▶ _Source text_:
Assignment one- response to a discussion board on Dianne’s case study

The approach to this assignment was legit since the discussion board outlined appropriate differential diagnoses in relation to Dianne’s case study. All concepts are clearly outlined with regards to assignment questions and the topic of focus, that is Community-Acquired Pneumonia. It is clear that there was a high mastery of content, proper skills on developing a critically acceptable paper (Deane, 2013), and proper language in conveying the intended facts on subject of matter. Moreover, the outlined references are in conjunction with topic at hand, meaning quality research was developed when tackling this assignment.

Assignment two- response to a discussion board on Ms. Steinberg’s case study

The introduction part is compelling, since it gives a clue on general study coverage. The discussion was based on scientific facts by providing a description of all symptoms that were examined and categorization of differential diagnosis in alignment with the grading rubric. The paper is precise (Grabe, 2014), giving the instructor an easy time to identify main points, paper weaknesses and determining how such concepts can be put into practice. Finally, the citations were extracted from appropriate sources with relevant information to the subject matter. 

 

References

Grabe, W., & Kaplan, R. B. (2014). Theory and practice of writing: An applied linguistic perspective. Routledge.

Deane, P. (2013). On the relation between automated essay scoring and modern views of the writing construct. Assessing Writing, 18(1), 7-24.

▶ _What to do_: Reproduce the responses to the two case study discussion boards in full, keeping every word and the reference list unchanged.

Records in a dataset
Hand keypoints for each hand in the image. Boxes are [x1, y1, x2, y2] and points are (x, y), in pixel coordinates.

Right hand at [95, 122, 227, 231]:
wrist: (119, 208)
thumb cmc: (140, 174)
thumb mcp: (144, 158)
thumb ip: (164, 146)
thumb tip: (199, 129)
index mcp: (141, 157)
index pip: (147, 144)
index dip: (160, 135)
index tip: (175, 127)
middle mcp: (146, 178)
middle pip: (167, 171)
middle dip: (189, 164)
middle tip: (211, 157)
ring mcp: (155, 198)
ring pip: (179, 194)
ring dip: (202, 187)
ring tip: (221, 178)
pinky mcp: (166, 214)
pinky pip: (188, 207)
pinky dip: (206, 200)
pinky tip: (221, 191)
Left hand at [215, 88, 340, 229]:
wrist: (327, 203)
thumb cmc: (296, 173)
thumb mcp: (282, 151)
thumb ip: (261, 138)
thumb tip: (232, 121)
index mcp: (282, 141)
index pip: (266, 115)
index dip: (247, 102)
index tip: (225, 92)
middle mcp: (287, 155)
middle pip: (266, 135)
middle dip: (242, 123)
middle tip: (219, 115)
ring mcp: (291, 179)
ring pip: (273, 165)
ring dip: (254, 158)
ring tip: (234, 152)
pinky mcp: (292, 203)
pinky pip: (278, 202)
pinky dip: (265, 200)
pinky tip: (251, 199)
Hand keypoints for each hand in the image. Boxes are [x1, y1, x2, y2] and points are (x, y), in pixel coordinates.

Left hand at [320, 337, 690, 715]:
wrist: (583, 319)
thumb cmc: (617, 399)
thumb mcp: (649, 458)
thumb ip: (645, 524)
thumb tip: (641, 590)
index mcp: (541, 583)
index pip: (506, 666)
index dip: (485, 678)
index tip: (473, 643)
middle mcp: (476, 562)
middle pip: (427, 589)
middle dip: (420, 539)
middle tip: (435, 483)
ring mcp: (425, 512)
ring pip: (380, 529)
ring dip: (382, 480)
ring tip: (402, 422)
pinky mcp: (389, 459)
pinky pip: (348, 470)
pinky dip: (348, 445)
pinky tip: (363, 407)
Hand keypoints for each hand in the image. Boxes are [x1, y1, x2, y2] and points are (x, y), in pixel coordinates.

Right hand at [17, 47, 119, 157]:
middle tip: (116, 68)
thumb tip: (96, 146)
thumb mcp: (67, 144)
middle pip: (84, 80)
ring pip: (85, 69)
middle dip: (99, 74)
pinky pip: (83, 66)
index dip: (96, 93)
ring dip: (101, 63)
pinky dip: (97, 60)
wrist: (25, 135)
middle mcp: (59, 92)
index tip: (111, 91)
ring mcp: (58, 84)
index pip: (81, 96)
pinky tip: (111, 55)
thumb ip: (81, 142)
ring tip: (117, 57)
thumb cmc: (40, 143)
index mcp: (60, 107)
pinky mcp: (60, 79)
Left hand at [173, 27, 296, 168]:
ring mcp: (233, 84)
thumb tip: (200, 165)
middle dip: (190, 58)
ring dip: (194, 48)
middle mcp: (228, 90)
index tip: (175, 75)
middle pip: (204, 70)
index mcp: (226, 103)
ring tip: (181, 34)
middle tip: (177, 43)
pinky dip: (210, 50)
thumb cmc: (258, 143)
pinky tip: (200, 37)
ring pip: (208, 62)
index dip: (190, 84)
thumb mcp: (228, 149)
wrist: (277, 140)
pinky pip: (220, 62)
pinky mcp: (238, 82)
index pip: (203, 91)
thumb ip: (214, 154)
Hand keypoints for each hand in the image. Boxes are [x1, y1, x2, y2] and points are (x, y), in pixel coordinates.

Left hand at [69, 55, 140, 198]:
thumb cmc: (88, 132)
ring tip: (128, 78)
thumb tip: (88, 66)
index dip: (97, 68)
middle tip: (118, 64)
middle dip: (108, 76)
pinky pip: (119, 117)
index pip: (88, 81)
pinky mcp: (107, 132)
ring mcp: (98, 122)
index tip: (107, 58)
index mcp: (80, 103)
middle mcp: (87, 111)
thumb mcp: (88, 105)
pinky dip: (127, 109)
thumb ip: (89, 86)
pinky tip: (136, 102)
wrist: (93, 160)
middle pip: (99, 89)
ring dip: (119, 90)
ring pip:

▶ _Response box_:
Assignment one- response to a discussion board on Dianne’s case study

The approach to this assignment was legit since the discussion board outlined appropriate differential diagnoses in relation to Dianne’s case study. All concepts are clearly outlined with regards to assignment questions and the topic of focus, that is Community-Acquired Pneumonia. It is clear that there was a high mastery of content, proper skills on developing a critically acceptable paper (Deane, 2013), and proper language in conveying the intended facts on subject of matter. Moreover, the outlined references are in conjunction with topic at hand, meaning quality research was developed when tackling this assignment.

Assignment two- response to a discussion board on Ms. Steinberg’s case study

The introduction part is compelling, since it gives a clue on general study coverage. The discussion was based on scientific facts by providing a description of all symptoms that were examined and categorization of differential diagnosis in alignment with the grading rubric. The paper is precise (Grabe, 2014), giving the instructor an easy time to identify main points, paper weaknesses and determining how such concepts can be put into practice. Finally, the citations were extracted from appropriate sources with relevant information to the subject matter. 

 

References

Grabe, W., & Kaplan, R. B. (2014). Theory and practice of writing: An applied linguistic perspective. Routledge.

Deane, P. (2013). On the relation between automated essay scoring and modern views of the writing construct. Assessing Writing, 18(1), 7-24.